Graceflorrick · 09/10/2016 08:51

You live at home, do you understand that this will mean you have more disposable income than your older sister?

OhTheRoses · 09/10/2016 08:51

Was just going to ignore thread but am actually going to say I can't be bothered to reply to you.

ReginaBlitz · 09/10/2016 08:51

This is pathetic! You don't give to receive when it comes to kids. And she gets a hamper which you say cost £40 do she spends the same amount anyway. Getting your mum to tell her to buy you something or give you money is pretty shit! You still live at home at 30 which says it all really.

ElsaAintAsColdAsMe · 09/10/2016 08:51

This has to be a reverse.

I can't believe anyone would be so grabby.

bloodymaria · 09/10/2016 08:52

Reverse?

Murphysgirl · 09/10/2016 08:52

You need to grow up! Christmas is not about presents. I'm quite shocked that your mum said anything. Hmm

IfartInYourGeneralDirection · 09/10/2016 08:53

And buy you poor bloody sister a Christmas present!!

Imchangingmyname · 09/10/2016 08:54

Definitely reverse.

Otherwise, there's a big wide world out there. You need to move into it.

AtSea1979 · 09/10/2016 08:55

OP I hope for your sake this is a reverse

Fishface77 · 09/10/2016 08:55

Are you 13?!
I would hate to have you as a sister.
Are you the golden child? Does your mum have favourites? Take a long hard look at all of your behaviours and make sure you sister is not the black sheep and you aren't all toxic.

Arfarfanarf · 09/10/2016 08:56

This reply has been deleted

Message withdrawn at poster's request.

listsandbudgets · 09/10/2016 08:56

30 ..... grow up, find your own place, learn how to budget amd start living life. Your poor parents must be wondering what they did wrong.

Oh and stop being so grabby. If you resent spending money on your neices that much get yourself to a discount site like the book people and cut your spending!!

BatsHitKrazee · 09/10/2016 08:56

Wow some harsh responses here!

We live at home because it's closer to our jobs . London is also very very expensive !

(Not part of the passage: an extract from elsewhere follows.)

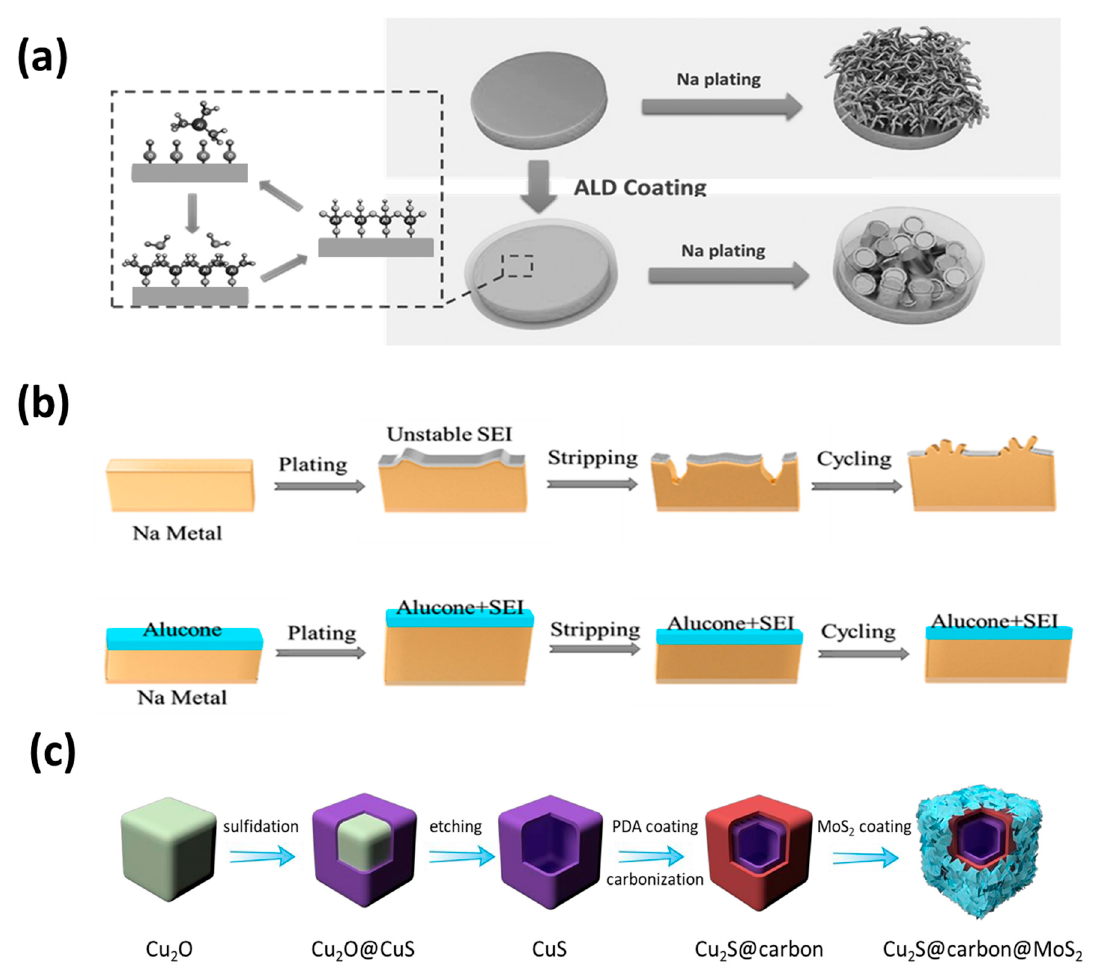
Figure 7. Schematic diagram of Na stripping-plating on bare Na foil and Na foil with ( a ) atomic layer deposition (ALD) coatingand ( b ) molecular layer deposition (MLD) Alucone coating (Alucone: New aluminum-based organic-inorganic composite film). ( c ) Schematic diagram of Na stripping/plating on bare Na foil and Na foil with MLD Alucone coating.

As for the hamper - she fills it with jams and coffees and biscuits etc. It's nice enough but I'd prefer some money to go shopping in the Christmas sales.

My sister doesn't know we feel like this as we haven't said anything to her other than my mum asking her to give us a gift.

They may be children but I still think my sister is being tight !

OP posts:
londonrach · 09/10/2016 08:56

Yabu. Seriously. In our family no adults get presents. Your older sister in the real world renting and paying bills. You sound very grappy. Xmas isnt about presents, its about spending time with love ones, food and xmas movies on tv. Cant wait!